─── Records for processing

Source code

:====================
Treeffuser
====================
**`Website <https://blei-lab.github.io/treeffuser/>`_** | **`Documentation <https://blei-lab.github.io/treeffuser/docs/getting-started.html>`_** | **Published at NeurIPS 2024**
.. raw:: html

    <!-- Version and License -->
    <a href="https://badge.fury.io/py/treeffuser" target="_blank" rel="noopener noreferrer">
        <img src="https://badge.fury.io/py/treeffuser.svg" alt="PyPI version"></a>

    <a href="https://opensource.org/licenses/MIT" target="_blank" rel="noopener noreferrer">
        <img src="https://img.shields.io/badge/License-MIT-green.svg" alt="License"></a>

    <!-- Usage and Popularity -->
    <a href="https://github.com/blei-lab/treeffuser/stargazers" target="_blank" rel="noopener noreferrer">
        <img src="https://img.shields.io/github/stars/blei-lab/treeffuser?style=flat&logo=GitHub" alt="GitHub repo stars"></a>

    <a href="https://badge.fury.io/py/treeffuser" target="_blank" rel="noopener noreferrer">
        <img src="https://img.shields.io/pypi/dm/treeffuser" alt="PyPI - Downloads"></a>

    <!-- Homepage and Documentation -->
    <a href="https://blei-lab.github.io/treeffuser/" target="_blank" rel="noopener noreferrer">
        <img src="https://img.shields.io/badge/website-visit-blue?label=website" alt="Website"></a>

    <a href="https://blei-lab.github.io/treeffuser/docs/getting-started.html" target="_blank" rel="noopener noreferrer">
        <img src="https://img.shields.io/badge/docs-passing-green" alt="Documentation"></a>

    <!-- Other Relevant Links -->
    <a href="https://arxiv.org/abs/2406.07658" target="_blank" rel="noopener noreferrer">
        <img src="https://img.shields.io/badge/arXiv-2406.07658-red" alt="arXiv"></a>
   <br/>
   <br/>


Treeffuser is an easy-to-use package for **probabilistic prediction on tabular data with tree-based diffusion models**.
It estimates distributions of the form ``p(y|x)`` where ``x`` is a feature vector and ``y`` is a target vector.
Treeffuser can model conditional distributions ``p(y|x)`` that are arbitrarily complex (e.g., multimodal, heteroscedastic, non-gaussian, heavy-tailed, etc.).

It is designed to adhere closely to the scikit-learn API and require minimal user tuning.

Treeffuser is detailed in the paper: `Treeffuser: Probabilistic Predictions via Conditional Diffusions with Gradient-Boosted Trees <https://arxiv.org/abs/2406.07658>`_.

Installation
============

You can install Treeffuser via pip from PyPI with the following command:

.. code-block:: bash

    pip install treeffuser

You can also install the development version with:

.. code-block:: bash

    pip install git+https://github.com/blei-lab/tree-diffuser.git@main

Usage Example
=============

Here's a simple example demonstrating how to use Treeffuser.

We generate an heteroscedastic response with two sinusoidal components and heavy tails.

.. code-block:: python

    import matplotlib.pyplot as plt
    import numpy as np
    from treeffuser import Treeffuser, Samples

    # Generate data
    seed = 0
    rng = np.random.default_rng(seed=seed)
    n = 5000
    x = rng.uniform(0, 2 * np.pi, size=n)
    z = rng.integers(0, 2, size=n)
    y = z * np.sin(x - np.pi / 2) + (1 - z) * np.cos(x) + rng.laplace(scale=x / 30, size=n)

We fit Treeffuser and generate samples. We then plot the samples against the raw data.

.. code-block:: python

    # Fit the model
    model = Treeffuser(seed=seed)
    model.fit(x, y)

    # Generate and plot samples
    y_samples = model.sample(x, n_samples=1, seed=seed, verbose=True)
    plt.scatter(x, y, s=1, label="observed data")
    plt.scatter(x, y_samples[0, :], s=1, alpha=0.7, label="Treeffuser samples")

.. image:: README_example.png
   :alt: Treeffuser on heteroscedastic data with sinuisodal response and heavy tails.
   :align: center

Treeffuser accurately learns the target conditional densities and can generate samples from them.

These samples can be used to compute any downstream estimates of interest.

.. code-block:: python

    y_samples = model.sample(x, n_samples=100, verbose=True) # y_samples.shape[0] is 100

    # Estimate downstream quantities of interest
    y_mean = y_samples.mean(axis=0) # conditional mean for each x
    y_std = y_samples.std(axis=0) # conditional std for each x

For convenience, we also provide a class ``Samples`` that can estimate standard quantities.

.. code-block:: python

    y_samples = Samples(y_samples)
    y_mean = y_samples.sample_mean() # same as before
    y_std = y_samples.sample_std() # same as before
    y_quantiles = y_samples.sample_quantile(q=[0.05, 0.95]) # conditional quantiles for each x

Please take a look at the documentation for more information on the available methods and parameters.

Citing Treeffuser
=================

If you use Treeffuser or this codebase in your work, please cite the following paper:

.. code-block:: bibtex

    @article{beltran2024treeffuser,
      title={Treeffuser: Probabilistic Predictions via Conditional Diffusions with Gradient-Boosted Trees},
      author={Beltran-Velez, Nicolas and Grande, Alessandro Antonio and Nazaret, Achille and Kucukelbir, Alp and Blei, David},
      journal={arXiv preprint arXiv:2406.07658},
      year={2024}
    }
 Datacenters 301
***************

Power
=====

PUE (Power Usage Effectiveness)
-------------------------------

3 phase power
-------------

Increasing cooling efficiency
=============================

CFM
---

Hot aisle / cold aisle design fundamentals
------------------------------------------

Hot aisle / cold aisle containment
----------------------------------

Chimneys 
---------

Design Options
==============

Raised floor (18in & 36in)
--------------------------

──────

→ **Work required**: Report every line in the data above in which the word "heavy" appears.

→ **Task solution**:
Treeffuser can model conditional distributions ``p(y|x)`` that are arbitrarily complex (e.g., multimodal, heteroscedastic, non-gaussian, heavy-tailed, etc.).
We generate an heteroscedastic response with two sinusoidal components and heavy tails.
   :alt: Treeffuser on heteroscedastic data with sinuisodal response and heavy tails.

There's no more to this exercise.